**INSTRUCTION:** Give the lines of the entries below, from the line with "common name: Common sedge" up to and including the line with "genus: Psychotria", as a JSON list of strings with one string per line. Leave out any blank lines.

**DATASET ROWS:**
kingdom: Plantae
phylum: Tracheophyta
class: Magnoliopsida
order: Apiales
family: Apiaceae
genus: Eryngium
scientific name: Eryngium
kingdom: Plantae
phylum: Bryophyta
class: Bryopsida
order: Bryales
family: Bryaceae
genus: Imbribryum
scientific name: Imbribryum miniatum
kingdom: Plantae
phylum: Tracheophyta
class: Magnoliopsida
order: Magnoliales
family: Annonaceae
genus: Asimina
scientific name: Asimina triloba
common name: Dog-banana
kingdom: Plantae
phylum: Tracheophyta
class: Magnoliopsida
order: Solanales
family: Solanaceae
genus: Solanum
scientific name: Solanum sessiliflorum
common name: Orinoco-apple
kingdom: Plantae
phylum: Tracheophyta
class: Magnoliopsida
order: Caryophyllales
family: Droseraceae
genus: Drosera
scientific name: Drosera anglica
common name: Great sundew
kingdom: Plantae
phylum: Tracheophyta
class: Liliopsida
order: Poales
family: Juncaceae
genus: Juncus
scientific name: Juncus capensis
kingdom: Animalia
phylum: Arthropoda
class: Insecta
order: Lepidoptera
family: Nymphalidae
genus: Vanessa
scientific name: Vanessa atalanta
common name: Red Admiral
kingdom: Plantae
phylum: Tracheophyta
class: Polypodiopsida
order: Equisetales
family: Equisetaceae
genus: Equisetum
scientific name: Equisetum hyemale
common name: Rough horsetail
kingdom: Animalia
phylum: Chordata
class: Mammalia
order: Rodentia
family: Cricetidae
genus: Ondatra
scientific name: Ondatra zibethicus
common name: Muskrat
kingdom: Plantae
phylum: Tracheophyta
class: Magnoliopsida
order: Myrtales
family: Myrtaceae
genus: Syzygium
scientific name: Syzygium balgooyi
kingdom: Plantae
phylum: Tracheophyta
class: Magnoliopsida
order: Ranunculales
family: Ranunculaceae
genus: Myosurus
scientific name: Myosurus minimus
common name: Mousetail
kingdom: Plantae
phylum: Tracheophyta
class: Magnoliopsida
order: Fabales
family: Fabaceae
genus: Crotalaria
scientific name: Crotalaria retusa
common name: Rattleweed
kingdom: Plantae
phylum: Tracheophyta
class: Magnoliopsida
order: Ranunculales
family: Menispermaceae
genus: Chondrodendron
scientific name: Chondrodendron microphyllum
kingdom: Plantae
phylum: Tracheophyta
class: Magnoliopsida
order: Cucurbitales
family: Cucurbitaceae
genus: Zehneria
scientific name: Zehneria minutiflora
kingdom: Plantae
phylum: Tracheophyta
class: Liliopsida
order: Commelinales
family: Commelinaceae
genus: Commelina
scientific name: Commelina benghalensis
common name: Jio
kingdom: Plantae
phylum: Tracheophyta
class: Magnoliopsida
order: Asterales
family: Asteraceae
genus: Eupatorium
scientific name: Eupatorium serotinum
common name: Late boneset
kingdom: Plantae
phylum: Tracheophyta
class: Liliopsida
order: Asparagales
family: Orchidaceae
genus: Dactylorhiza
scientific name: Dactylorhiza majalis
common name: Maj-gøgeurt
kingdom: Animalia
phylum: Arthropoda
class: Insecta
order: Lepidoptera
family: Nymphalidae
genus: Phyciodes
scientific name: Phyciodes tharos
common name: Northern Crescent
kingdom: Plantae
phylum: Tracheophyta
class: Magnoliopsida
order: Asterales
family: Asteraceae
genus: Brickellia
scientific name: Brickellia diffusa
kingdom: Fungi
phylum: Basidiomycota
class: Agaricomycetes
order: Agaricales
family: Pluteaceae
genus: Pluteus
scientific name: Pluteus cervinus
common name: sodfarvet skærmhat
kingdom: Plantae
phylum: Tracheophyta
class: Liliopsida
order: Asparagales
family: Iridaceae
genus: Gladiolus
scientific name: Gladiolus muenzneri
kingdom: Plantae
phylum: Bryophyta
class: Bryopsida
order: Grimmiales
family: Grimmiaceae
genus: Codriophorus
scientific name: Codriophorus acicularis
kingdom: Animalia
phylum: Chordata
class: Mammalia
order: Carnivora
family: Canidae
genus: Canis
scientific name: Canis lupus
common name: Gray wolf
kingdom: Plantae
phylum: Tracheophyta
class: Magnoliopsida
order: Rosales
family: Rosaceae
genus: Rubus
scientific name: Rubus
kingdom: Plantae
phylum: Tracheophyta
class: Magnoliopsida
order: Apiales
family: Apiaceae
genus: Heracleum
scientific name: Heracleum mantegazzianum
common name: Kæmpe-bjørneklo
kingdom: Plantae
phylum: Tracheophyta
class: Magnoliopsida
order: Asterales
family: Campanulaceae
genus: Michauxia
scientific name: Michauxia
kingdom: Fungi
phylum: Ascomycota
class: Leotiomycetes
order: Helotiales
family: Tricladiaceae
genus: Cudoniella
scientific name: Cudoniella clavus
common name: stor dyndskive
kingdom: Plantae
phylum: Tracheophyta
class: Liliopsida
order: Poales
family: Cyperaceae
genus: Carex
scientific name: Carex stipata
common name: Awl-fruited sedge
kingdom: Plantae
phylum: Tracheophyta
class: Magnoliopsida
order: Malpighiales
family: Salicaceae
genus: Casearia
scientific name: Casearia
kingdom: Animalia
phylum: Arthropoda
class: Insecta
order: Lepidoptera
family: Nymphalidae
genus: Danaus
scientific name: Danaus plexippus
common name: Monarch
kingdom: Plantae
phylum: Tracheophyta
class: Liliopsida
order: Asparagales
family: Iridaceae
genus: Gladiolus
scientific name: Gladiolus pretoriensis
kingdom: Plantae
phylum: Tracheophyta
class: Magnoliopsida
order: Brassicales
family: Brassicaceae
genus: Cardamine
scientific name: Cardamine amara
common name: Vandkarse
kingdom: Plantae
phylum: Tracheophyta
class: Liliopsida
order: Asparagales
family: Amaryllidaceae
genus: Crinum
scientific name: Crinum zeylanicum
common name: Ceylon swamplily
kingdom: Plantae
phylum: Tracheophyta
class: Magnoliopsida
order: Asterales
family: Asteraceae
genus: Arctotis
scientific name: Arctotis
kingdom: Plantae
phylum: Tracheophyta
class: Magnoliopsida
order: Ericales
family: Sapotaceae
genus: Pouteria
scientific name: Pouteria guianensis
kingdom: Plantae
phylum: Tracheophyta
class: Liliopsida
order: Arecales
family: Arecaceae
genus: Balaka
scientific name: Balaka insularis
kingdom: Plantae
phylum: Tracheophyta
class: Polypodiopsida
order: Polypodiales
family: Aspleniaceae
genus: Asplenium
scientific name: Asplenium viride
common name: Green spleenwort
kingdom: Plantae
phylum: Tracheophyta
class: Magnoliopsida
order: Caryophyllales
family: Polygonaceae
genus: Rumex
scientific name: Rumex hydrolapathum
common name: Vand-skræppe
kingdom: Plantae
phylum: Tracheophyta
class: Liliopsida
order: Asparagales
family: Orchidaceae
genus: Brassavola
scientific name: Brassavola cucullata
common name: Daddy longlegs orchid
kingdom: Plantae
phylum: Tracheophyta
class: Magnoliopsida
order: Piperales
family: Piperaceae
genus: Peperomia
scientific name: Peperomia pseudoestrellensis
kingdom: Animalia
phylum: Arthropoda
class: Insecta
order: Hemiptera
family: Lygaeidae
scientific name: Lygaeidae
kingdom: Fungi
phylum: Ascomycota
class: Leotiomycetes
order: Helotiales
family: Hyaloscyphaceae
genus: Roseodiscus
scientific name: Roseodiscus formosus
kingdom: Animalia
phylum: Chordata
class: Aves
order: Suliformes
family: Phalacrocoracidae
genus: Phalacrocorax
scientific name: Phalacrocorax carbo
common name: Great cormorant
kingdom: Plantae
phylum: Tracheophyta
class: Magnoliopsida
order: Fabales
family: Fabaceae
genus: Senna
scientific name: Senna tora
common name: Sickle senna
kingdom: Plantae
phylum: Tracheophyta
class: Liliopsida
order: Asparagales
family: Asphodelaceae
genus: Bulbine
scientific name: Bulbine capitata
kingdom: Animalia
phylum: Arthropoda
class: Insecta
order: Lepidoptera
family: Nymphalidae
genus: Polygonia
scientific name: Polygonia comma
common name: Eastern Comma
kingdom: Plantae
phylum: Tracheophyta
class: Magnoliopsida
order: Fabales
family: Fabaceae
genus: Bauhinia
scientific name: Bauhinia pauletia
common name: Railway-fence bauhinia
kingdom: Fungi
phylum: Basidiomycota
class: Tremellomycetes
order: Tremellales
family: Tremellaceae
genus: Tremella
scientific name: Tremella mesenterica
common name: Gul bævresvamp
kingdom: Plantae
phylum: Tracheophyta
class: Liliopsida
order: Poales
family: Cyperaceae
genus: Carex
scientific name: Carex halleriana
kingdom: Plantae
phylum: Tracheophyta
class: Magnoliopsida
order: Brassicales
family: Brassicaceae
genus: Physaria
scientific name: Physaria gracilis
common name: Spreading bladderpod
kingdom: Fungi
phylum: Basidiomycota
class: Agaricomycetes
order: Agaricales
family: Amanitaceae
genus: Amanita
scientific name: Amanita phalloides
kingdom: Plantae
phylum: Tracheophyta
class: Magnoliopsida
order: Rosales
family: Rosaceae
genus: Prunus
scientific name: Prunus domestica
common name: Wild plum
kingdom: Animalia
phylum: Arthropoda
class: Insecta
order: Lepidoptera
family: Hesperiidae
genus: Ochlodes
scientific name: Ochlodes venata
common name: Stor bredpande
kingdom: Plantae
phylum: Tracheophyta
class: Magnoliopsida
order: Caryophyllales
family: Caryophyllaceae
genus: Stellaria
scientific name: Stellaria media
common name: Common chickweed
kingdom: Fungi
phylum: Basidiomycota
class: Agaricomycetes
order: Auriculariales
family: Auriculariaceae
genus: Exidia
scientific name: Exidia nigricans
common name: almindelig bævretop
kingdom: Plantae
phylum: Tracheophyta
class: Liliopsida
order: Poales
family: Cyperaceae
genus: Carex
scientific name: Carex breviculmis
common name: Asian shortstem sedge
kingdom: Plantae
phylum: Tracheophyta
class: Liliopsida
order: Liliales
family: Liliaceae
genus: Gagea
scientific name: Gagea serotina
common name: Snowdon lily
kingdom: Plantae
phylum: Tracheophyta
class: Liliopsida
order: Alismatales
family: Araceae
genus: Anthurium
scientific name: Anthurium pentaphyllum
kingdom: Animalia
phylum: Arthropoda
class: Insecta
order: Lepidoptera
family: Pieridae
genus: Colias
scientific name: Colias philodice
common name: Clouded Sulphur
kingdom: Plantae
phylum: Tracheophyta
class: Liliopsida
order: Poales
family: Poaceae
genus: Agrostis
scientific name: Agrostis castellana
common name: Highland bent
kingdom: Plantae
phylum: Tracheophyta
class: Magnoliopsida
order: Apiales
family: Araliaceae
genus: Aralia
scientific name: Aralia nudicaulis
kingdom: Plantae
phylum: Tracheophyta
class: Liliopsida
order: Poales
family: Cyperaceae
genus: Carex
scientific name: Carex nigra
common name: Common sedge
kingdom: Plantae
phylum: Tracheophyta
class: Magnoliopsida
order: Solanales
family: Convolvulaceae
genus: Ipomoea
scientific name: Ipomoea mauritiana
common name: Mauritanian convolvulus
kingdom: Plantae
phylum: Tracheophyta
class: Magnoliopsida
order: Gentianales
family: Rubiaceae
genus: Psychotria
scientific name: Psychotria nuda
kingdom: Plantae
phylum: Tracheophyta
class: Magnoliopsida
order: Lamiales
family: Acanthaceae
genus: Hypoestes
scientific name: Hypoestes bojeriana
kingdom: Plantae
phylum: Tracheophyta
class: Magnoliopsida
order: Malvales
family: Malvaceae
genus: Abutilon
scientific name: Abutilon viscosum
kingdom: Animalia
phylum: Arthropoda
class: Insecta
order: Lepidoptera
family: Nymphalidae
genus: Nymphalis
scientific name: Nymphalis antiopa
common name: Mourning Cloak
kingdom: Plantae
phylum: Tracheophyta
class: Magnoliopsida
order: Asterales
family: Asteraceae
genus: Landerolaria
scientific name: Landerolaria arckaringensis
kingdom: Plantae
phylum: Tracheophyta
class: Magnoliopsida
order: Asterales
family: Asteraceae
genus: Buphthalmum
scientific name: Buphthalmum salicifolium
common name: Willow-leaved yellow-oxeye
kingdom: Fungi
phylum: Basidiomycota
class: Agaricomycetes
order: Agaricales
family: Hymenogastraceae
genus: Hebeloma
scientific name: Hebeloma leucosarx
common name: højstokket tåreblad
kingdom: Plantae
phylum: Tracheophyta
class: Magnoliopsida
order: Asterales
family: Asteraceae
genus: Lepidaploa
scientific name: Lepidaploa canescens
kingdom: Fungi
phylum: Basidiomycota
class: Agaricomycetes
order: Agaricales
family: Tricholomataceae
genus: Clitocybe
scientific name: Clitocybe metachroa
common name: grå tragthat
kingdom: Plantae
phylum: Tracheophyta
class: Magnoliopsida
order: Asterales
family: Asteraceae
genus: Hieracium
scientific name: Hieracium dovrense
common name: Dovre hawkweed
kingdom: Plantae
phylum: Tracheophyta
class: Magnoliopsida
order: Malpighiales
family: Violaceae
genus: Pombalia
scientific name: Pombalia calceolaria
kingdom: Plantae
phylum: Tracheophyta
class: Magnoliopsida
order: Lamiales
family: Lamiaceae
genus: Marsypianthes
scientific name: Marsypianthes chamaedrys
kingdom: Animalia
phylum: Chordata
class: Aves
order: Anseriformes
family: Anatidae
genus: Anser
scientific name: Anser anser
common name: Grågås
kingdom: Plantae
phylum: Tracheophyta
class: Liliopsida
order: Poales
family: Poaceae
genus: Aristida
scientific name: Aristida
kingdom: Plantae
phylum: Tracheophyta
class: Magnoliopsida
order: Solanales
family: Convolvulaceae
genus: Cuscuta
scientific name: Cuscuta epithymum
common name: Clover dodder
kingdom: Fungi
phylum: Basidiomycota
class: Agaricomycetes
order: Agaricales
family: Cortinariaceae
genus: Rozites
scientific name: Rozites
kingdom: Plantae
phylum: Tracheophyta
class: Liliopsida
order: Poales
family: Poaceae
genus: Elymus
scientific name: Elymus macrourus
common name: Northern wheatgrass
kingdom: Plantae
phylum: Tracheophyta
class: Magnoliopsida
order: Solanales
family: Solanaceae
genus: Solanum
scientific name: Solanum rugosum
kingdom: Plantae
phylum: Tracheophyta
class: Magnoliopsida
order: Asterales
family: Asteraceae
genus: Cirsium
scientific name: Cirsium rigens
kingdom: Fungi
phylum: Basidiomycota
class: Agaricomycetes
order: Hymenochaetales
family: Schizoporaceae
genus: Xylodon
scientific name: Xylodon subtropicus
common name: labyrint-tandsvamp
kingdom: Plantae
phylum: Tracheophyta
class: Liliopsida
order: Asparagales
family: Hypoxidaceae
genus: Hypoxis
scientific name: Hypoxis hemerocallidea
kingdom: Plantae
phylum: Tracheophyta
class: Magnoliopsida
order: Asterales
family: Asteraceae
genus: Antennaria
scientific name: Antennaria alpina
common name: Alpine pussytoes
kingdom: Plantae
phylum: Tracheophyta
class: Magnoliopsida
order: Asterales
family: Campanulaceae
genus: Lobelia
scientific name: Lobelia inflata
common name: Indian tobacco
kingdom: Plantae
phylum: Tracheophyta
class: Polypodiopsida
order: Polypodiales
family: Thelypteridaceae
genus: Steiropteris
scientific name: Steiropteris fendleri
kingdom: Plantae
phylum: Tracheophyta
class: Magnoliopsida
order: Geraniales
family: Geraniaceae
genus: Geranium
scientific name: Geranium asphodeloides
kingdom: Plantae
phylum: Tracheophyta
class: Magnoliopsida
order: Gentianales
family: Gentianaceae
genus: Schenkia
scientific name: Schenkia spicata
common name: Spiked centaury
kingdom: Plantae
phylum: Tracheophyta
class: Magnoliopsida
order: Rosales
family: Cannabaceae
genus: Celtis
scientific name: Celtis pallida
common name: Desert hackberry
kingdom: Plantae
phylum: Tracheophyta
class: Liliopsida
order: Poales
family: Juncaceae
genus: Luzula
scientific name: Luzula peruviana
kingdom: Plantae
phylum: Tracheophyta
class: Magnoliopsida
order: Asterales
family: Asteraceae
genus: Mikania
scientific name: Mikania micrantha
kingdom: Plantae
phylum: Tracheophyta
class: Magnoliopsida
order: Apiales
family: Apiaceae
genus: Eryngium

**ANSWER FOR THIS EXERCISE:**
[
  "common name: Common sedge",
  "kingdom: Plantae",
  "phylum: Tracheophyta",
  "class: Magnoliopsida",
  "order: Solanales",
  "family: Convolvulaceae",
  "genus: Ipomoea",
  "scientific name: Ipomoea mauritiana",
  "common name: Mauritanian convolvulus",
  "kingdom: Plantae",
  "phylum: Tracheophyta",
  "class: Magnoliopsida",
  "order: Gentianales",
  "family: Rubiaceae",
  "genus: Psychotria"
]